**The data:**
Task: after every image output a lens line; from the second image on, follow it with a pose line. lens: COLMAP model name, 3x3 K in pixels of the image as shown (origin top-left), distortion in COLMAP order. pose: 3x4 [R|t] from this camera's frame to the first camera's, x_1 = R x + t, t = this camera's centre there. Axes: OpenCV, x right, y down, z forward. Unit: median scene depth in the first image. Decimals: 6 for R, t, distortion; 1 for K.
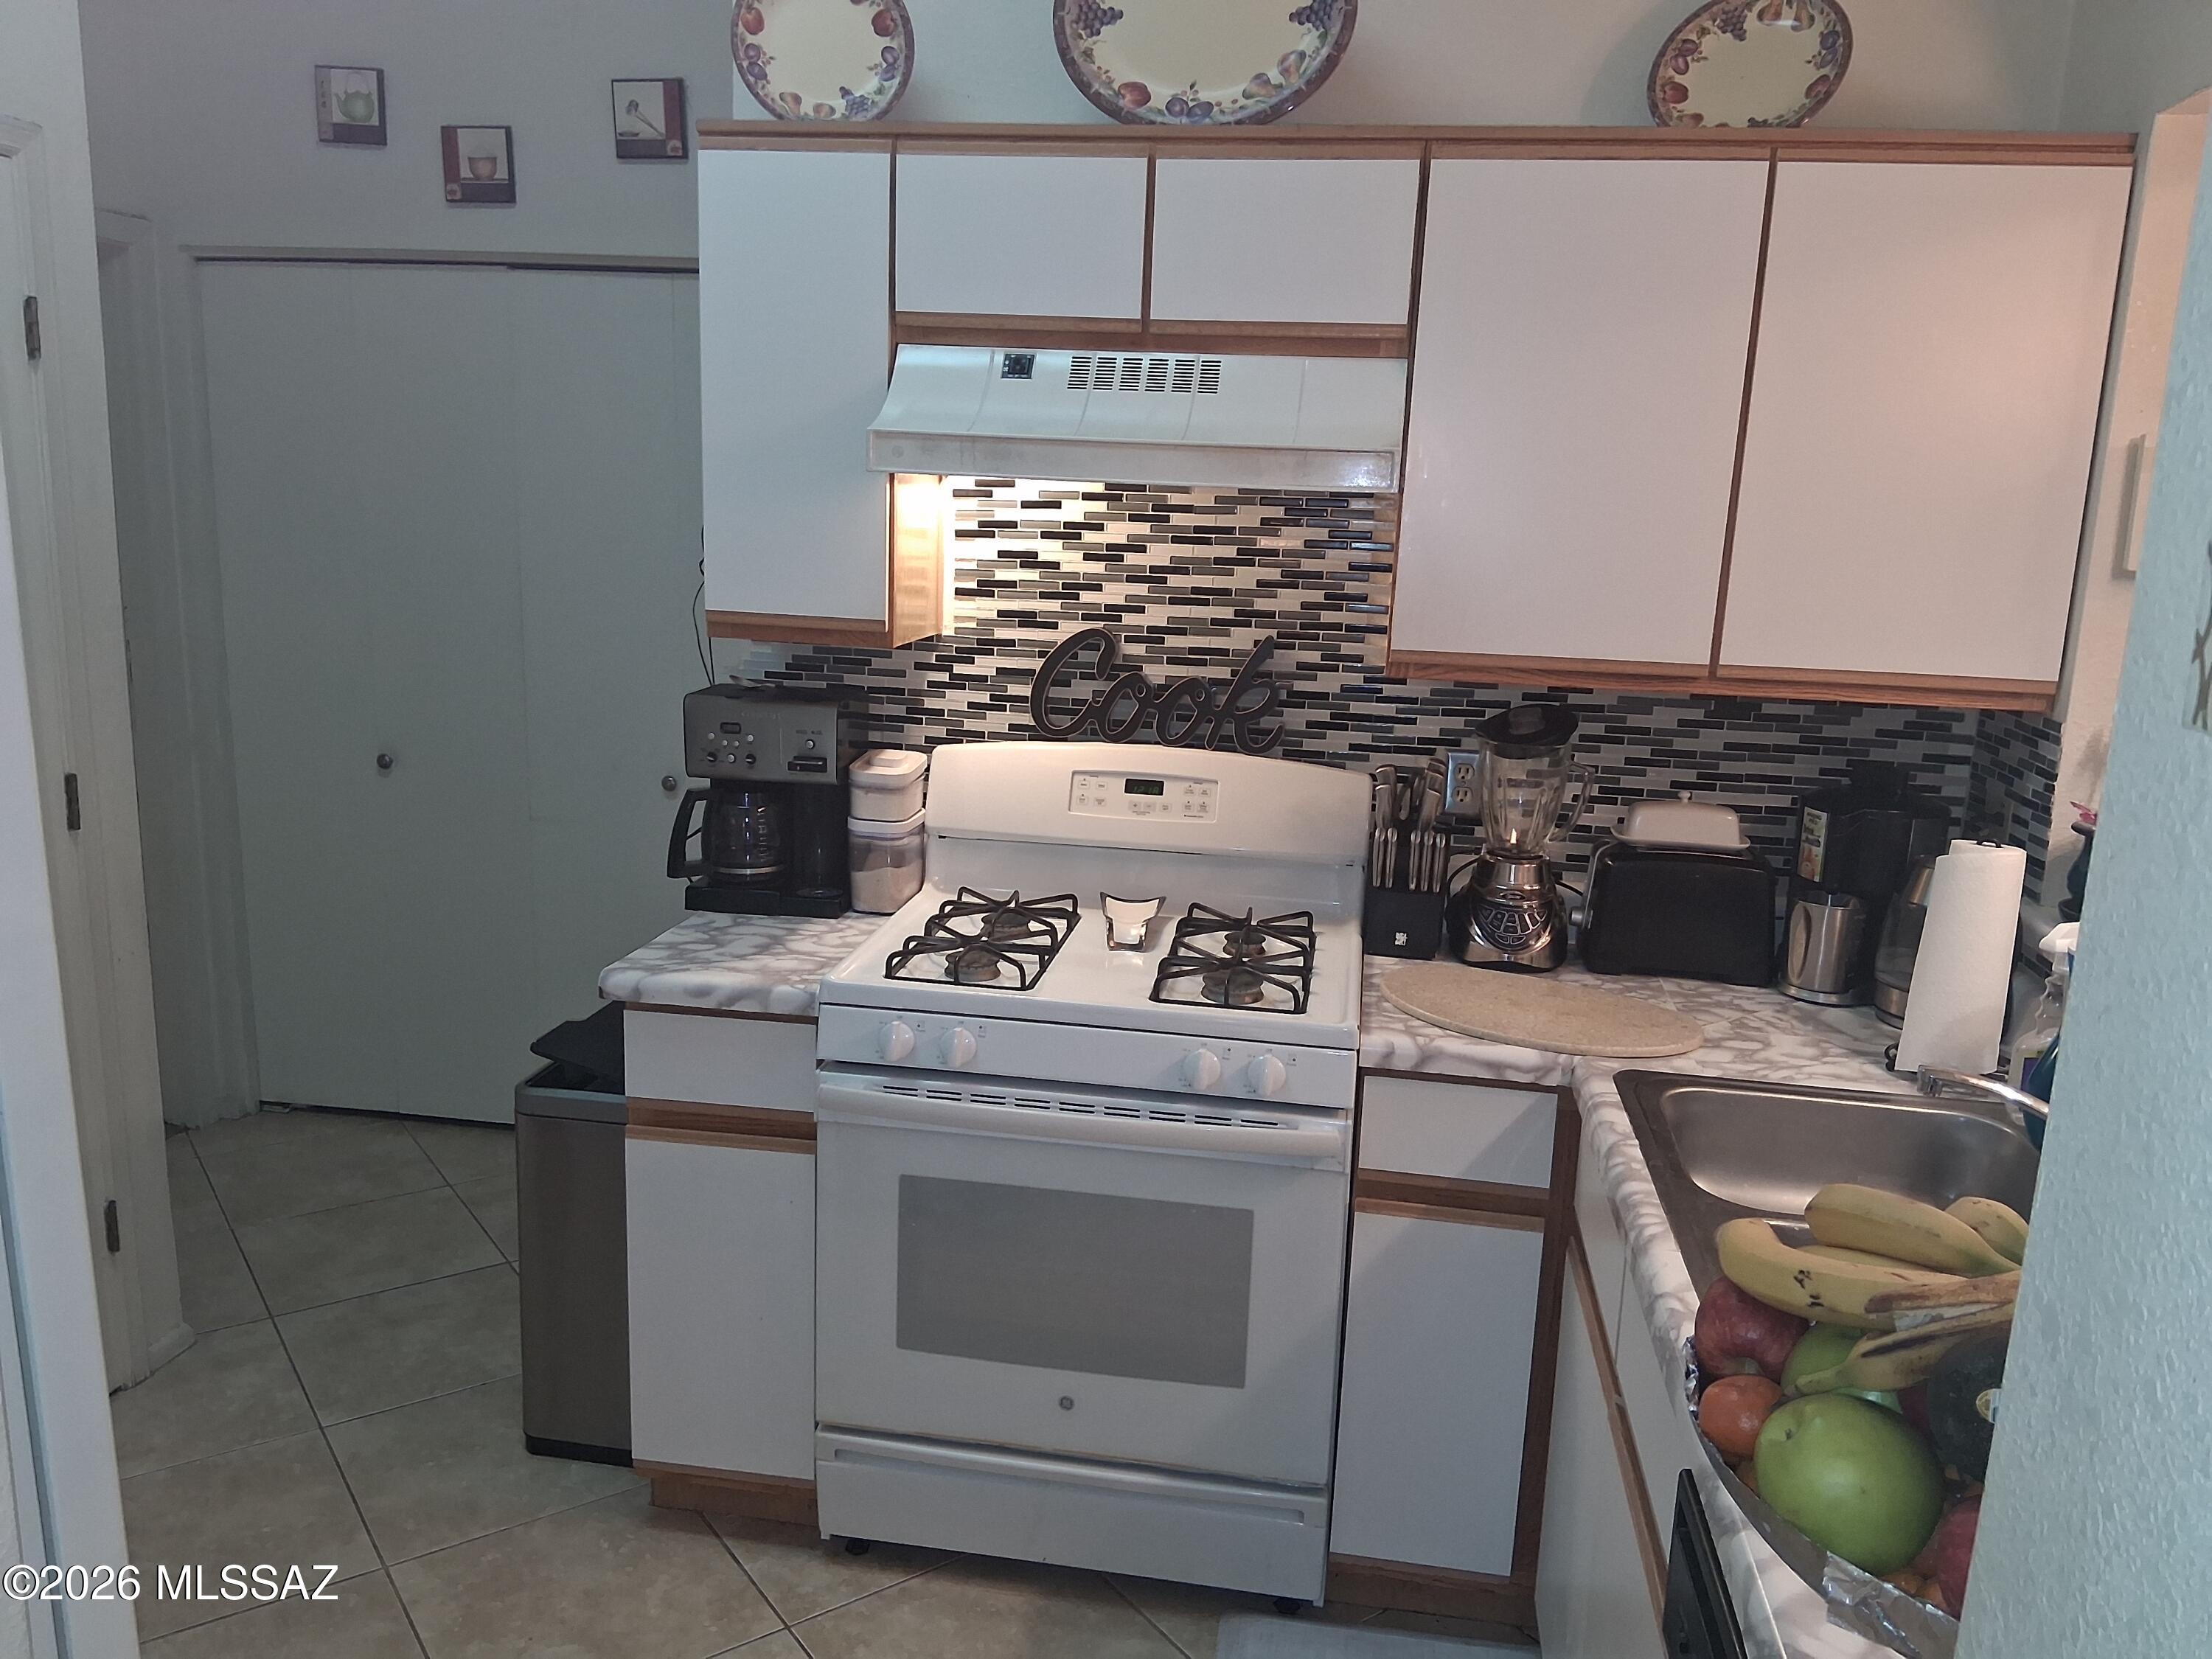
lens RADIAL K [[1628.0, 0, 1106.3], [0, 1628.0, 827.9], [0, 0, 1]] dist [0.010598, -0.036161]
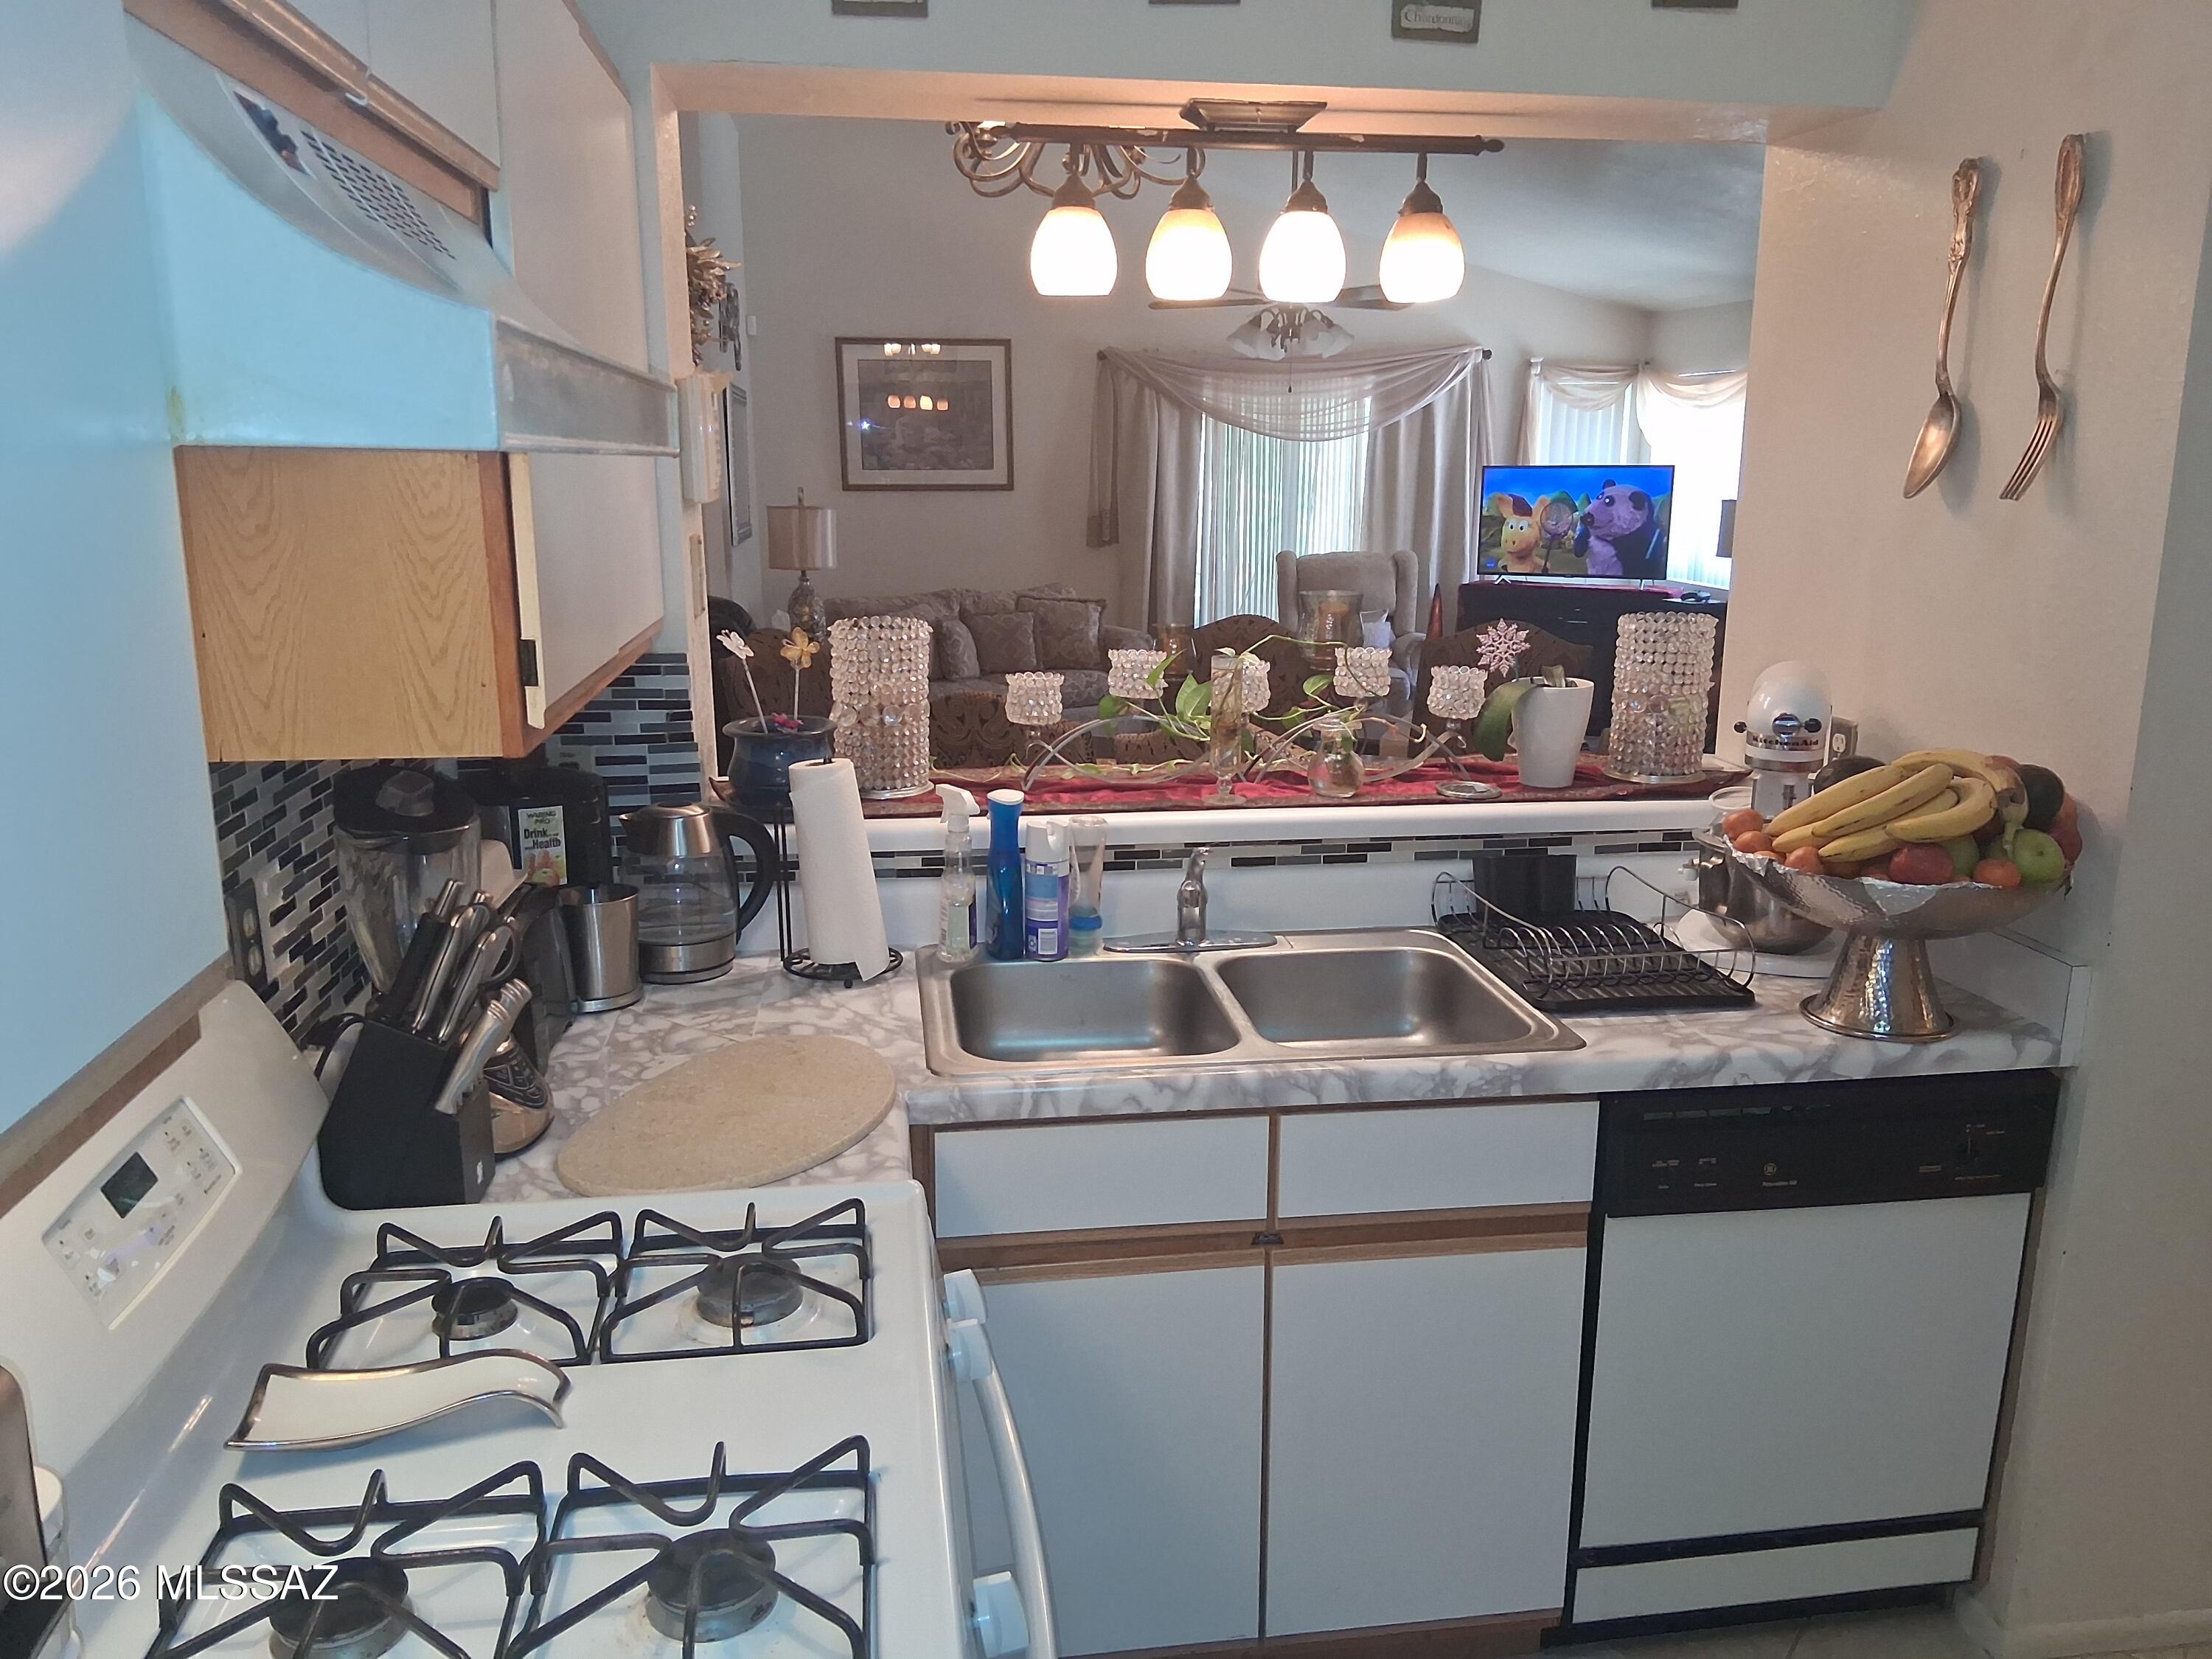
lens RADIAL K [[1628.0, 0, 1117.4], [0, 1628.0, 828.2], [0, 0, 1]] dist [0.010598, -0.036161]
pose [[-0.305567, -0.241013, 0.921163, -0.483645], [0.184725, 0.934049, 0.305661, -0.221716], [-0.934080, 0.263562, -0.240894, 0.987717]]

**What is needed:** Retype all the lines above verbatim, from the first through the last, but leave the pictures out.

**Written answer:**
Task: after every image output a lens line; from the second image on, follow it with a pose line. lens: COLMAP model name, 3x3 K in pixels of the image as shown (origin top-left), distortion in COLMAP order. pose: 3x4 [R|t] from this camera's frame to the first camera's, x_1 = R x + t, t = this camera's centre there. Axes: OpenCV, x right, y down, z forward. Unit: median scene depth in the first image. Decimals: 6 for R, t, distortion; 1 for K.
lens RADIAL K [[1628.0, 0, 1106.3], [0, 1628.0, 827.9], [0, 0, 1]] dist [0.010598, -0.036161]
lens RADIAL K [[1628.0, 0, 1117.4], [0, 1628.0, 828.2], [0, 0, 1]] dist [0.010598, -0.036161]
pose [[-0.305567, -0.241013, 0.921163, -0.483645], [0.184725, 0.934049, 0.305661, -0.221716], [-0.934080, 0.263562, -0.240894, 0.987717]]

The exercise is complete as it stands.